● **Dataset rows**

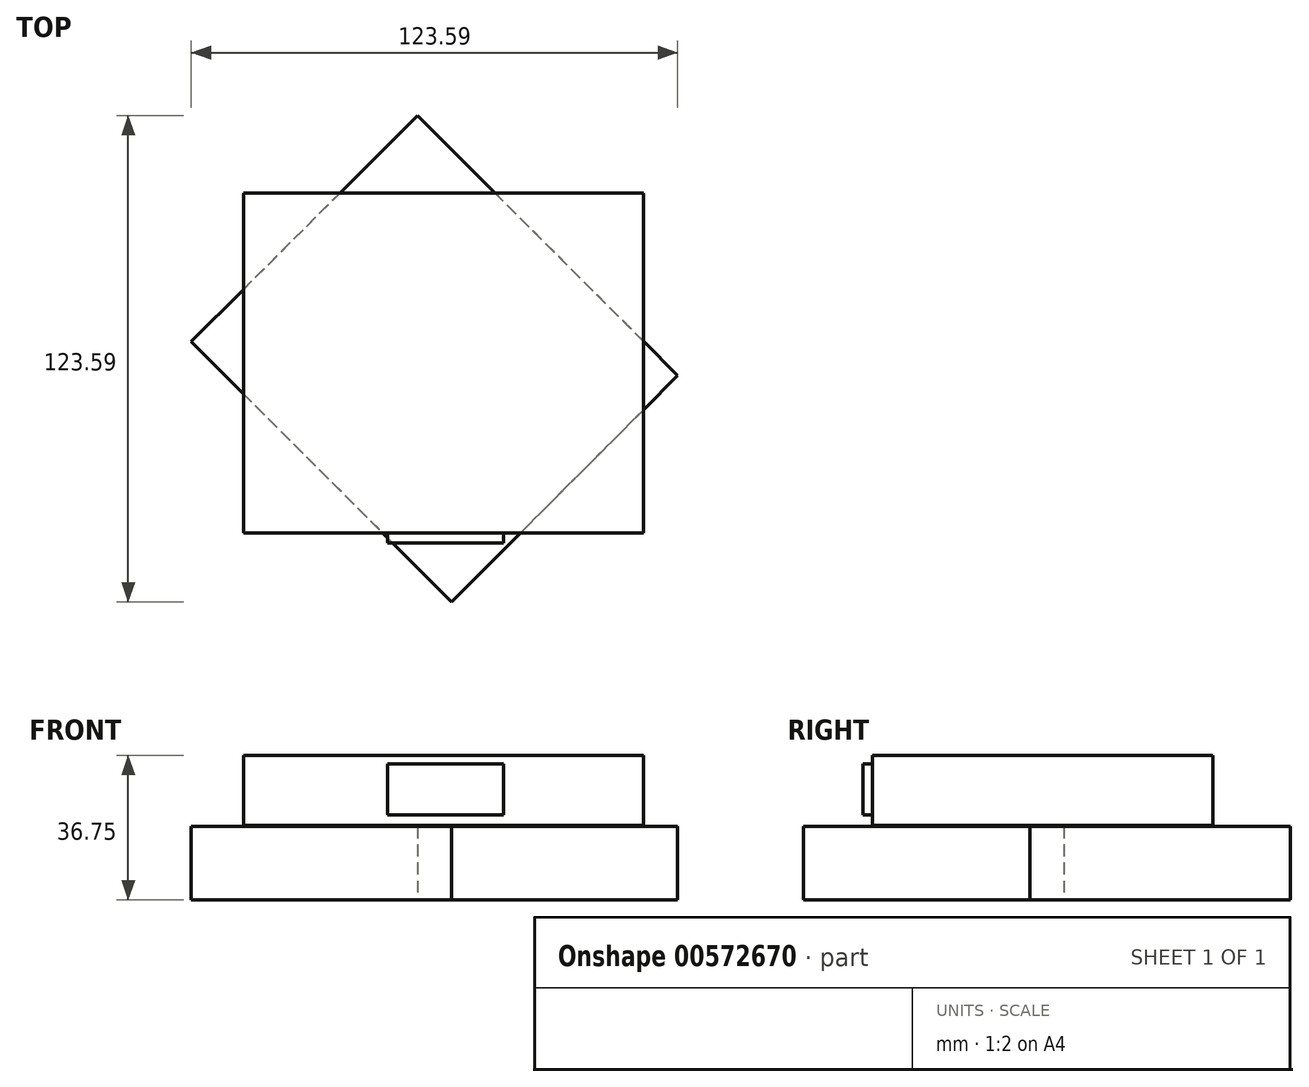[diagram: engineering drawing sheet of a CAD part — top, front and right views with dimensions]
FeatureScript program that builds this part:
annotation { "Feature Type Name" : "Feature", "Feature Type Description" : "" }
export const myFeature = defineFeature(function(context is Context, id is Id, definition is map)
    precondition{}
    {
        {
            var Q0;
            Q0=qCreatedBy(makeId("Front.planeOp"),FACE);
            var sketch = newSketch(context, id + "F0", { "sketchPlane" : qUnion([Q0])});
            skLineSegment(sketch, "E0.bottom", {"start": v(-50.88, 9.26) * mm, "end": v(50.72, 9.26) * mm});
            skLineSegment(sketch, "E0.top", {"start": v(-50.88, -8.52) * mm, "end": v(50.72, -8.52) * mm});
            skLineSegment(sketch, "E0.left", {"start": v(-50.88, 9.26) * mm, "end": v(-50.88, -8.52) * mm});
            skLineSegment(sketch, "E0.right", {"start": v(50.72, 9.26) * mm, "end": v(50.72, -8.52) * mm});
            skLineSegment(sketch, "E1", {"start": v(-50.88, -8.52) * mm, "end": v(0, -8.52) * mm});
            skSolve(sketch);
        }
        {
            var Q0;
            Q0=makeQuery(id+"F0.imprint","IMPRINT",FACE,{"disambiguationData":[TD([[makeQuery(id+"F0.imprint","IMPRINT",EDGE,{"derivedFrom":sQuery(id+"F0.wireOp",EDGE,"E0.bottom")}),-1.0]])]});
            extrude(context, id + "F1", {"entities" : qUnion([Q0]), "endBound" : BoundingType.SYMMETRIC, "depth" : 88.9 * mm, "offsetDistance" : 25.4 * mm});
        }
        {
            var Q0;
            Q0=makeQuery(id+"F1.opExtrude","CAP_FACE",FACE,{"disambiguationData":[OSD([sQuery(id+"F0.wireOp",EDGE,"E0.bottom"),sQuery(id+"F0.wireOp",EDGE,"E0.top"),sQuery(id+"F0.wireOp",EDGE,"E0.left"),sQuery(id+"F0.wireOp",EDGE,"E0.right"),sQuery(id+"F0.wireOp",EDGE,"E1")])],"isStart":false});
            var sketch = newSketch(context, id + "F2", { "sketchPlane" : qUnion([Q0])});
            skLineSegment(sketch, "E2.bottom", {"start": v(-14.24, 7.12) * mm, "end": v(15.26, 7.12) * mm});
            skLineSegment(sketch, "E2.top", {"start": v(-14.24, -5.88) * mm, "end": v(15.26, -5.88) * mm});
            skLineSegment(sketch, "E2.left", {"start": v(-14.24, 7.12) * mm, "end": v(-14.24, -5.88) * mm});
            skLineSegment(sketch, "E2.right", {"start": v(15.26, 7.12) * mm, "end": v(15.26, -5.88) * mm});
            skSolve(sketch);
        }
        {
            var Q0;
            Q0=makeQuery(id+"F2.imprint","IMPRINT",FACE,{"disambiguationData":[TD([[makeQuery(id+"F2.imprint","IMPRINT",EDGE,{"derivedFrom":sQuery(id+"F2.wireOp",EDGE,"E2.bottom")}),1.0]])]});
            extrude(context, id + "F3", {"entities" : qUnion([Q0]), "operationType" : NewBodyOperationType.REMOVE, "endBound" : BoundingType.SYMMETRIC, "oppositeDirection" : true, "depth" : 5 * mm, "offsetDistance" : 25.4 * mm});
        }
        {
            var Q0;
            Q0=qCreatedBy(makeId("Front.planeOp"),FACE);
            var Q1;
            Q1=qCreatedBy(makeId("Right.planeOp"),FACE);
            cPlane(context, id + "F4", {"entities" : qUnion([Q0, Q1]), "cplaneType" : CPlaneType.MID_PLANE, "offset" : 25.4 * mm, "width" : 152.4 * mm, "height" : 152.4 * mm});
        }
        {
            var Q0;
            Q0=qCreatedBy(id+"F4.planeOp",FACE);
            var sketch = newSketch(context, id + "F5", { "sketchPlane" : qUnion([Q0])});
            skLineSegment(sketch, "E3.bottom", {"start": v(-50.05, -8.78) * mm, "end": v(43.46, -8.78) * mm});
            skLineSegment(sketch, "E3.top", {"start": v(-50.05, -27.5) * mm, "end": v(43.46, -27.5) * mm});
            skLineSegment(sketch, "E3.left", {"start": v(-50.05, -8.78) * mm, "end": v(-50.05, -27.5) * mm});
            skLineSegment(sketch, "E3.right", {"start": v(43.46, -8.78) * mm, "end": v(43.46, -27.5) * mm});
            skSolve(sketch);
        }
        {
            var Q0;
            Q0=makeQuery(id+"F5.imprint","IMPRINT",FACE,{"disambiguationData":[TD([[makeQuery(id+"F5.imprint","IMPRINT",EDGE,{"derivedFrom":sQuery(id+"F5.wireOp",EDGE,"E3.bottom")}),-1.0]])]});
            extrude(context, id + "F6", {"entities" : qUnion([Q0]), "endBound" : BoundingType.SYMMETRIC, "depth" : 81.28 * mm, "offsetDistance" : 25.4 * mm});
        }
    });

● **What this task involves**
Can you collect every line from the items above that contains the string "BoundingType", treating uppercase and lowercase as different?

● **Expected answer**
            extrude(context, id + "F1", {"entities" : qUnion([Q0]), "endBound" : BoundingType.SYMMETRIC, "depth" : 88.9 * mm, "offsetDistance" : 25.4 * mm});
            extrude(context, id + "F3", {"entities" : qUnion([Q0]), "operationType" : NewBodyOperationType.REMOVE, "endBound" : BoundingType.SYMMETRIC, "oppositeDirection" : true, "depth" : 5 * mm, "offsetDistance" : 25.4 * mm});
            extrude(context, id + "F6", {"entities" : qUnion([Q0]), "endBound" : BoundingType.SYMMETRIC, "depth" : 81.28 * mm, "offsetDistance" : 25.4 * mm});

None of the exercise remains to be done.